Selected extract:

--- START ---

Tactical analysis: How Marcelino resurrected Valencia

Valencia V Sevilla - Copa del Rey
Marcelino has brought about a tactical overhaul at Valencia

Valencia is one of Spain's most successful club, with six La Liga titles to its name. They include two in three years, in 2001-2002 and 2003-2004, under manager Rafa Benitez and featuring players like Rubén Baraja, David Albelda, Vicente Rodriguez, John Carew, Pablo Aimar and Mista.

Being a club with such reputation, fans expect more from them but during the past few years, they have struggled to achieve any significant glory in Spain. Last season they finished 12th in La Liga but with the arrival of Marcelino, they are fighting for a top-three spot in the La Liga table. This has been a big turnaround for the club. Let's take a look at the tactics used by Marcelino which resurrected Valencia from the dust.

#5 The 4-4-2 formation

Barcelona v Valencia - Copa Del Rey
Marcelino (left) matches Valverde (right) in terms of tactical wisdom

Before the start of the season, no one expected Valencia to even get a Champions League spot but with Marcelino's redefined 4-4-2 formation, they are right up there sitting at the third position in La Liga.

Marcelino arrives with quite a reputation for himself, having previously taken Villarreal to lofty heights in La Liga and in Europe on a fairly limited budget compared to the division's big hitters, where his 4-4-2 also enjoyed plenty of success.

The Spaniard believes in players having set roles with a fairly rigid 4-4-2 system, which relies upon defending as a unit and then trying to break away the pace to cause the opposition problems in transition.

--- END ---

Required work: Which players does the tactical analysis name as featuring in Valencia's title-winning sides under Rafa Benitez?

Given information:
--- START ---

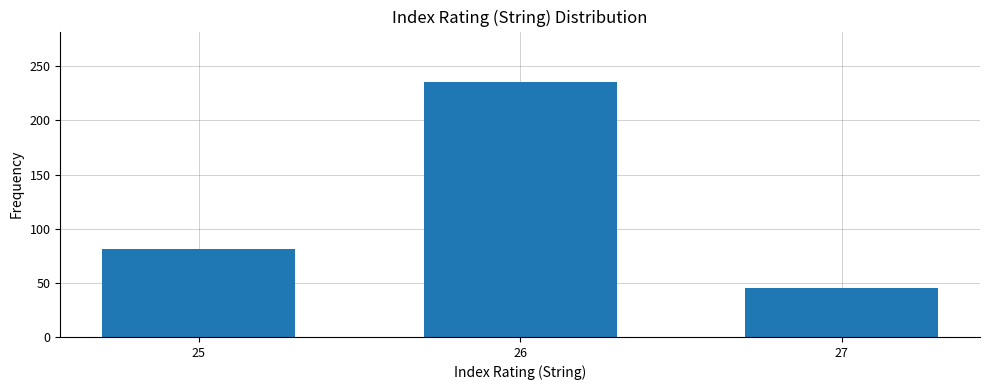

Which category has the lowest value across all series?

27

--- END ---

Written response: Rubén Baraja, David Albelda, Vicente Rodriguez, John Carew, Pablo Aimar and Mista.